§ **Fragmento para leer**

※ ※ ※

El anti Rousseau I

Publicado el 13 abril 2011 por Peterpank @castguer

¿Puede mantenerse casi 250 años después de la publicación de El Contrato social que Rousseau fue el paladín de la libertad, el gran amigo de la democracia?
«Y cuando el príncipe le dijo: es conveniente para el Estado que tú mueras, él debe morir puesto que bajo esta condición es como ha vivido a salvo hasta entonces, y su vida no es solamente un regalo de la naturaleza, sino un don condicional del Estado.» «Entonces, todos los resortes del Estado son vigorosos y simples, sus máximas son claras y luminosas, no hay intereses embrollados, contradictorios, el bien común se muestra en todas partes con evidencia.» (Rousseau, El contrato social.)

※ ※ ※

§ **Sección de datos**

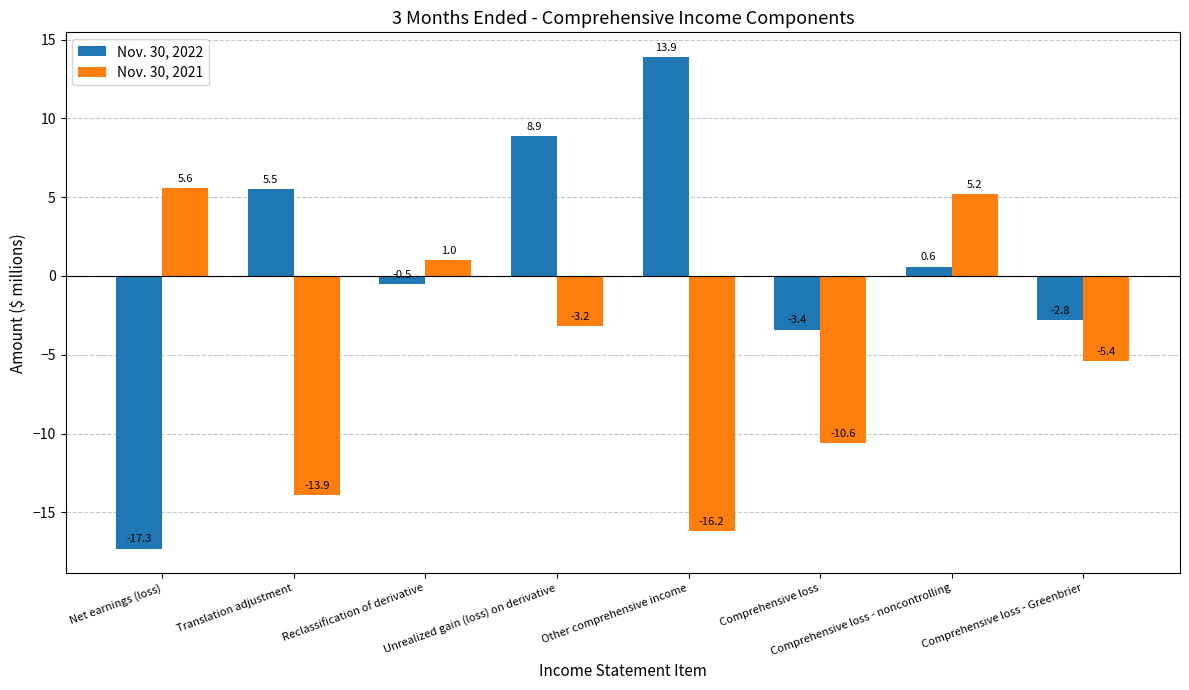

What value does the Nov. 30, 2021 series have at Unrealized gain (loss) on derivative?

-3.2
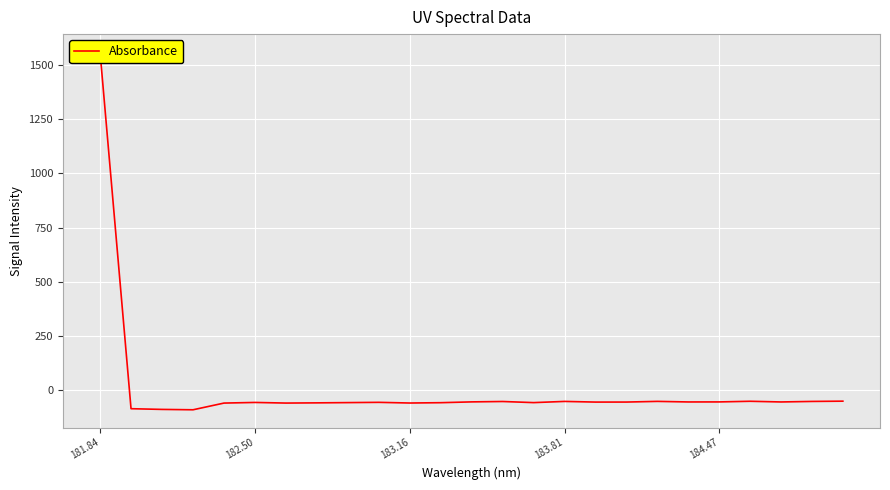

How many interior local peaks (higher than both neighbors) does the data have?

6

※ ※ ※

§ **Objetivo del ejercicio**
Copia sin ningún cambio el pasaje del texto sobre Rousseau que empieza con "Publicado el 13" y sigue hasta "El contrato social.)", ambos incluidos.

§ **Espacio de respuesta**
Publicado el 13 abril 2011 por Peterpank @castguer

¿Puede mantenerse casi 250 años después de la publicación de El Contrato social que Rousseau fue el paladín de la libertad, el gran amigo de la democracia?
«Y cuando el príncipe le dijo: es conveniente para el Estado que tú mueras, él debe morir puesto que bajo esta condición es como ha vivido a salvo hasta entonces, y su vida no es solamente un regalo de la naturaleza, sino un don condicional del Estado.» «Entonces, todos los resortes del Estado son vigorosos y simples, sus máximas son claras y luminosas, no hay intereses embrollados, contradictorios, el bien común se muestra en todas partes con evidencia.» (Rousseau, El contrato social.)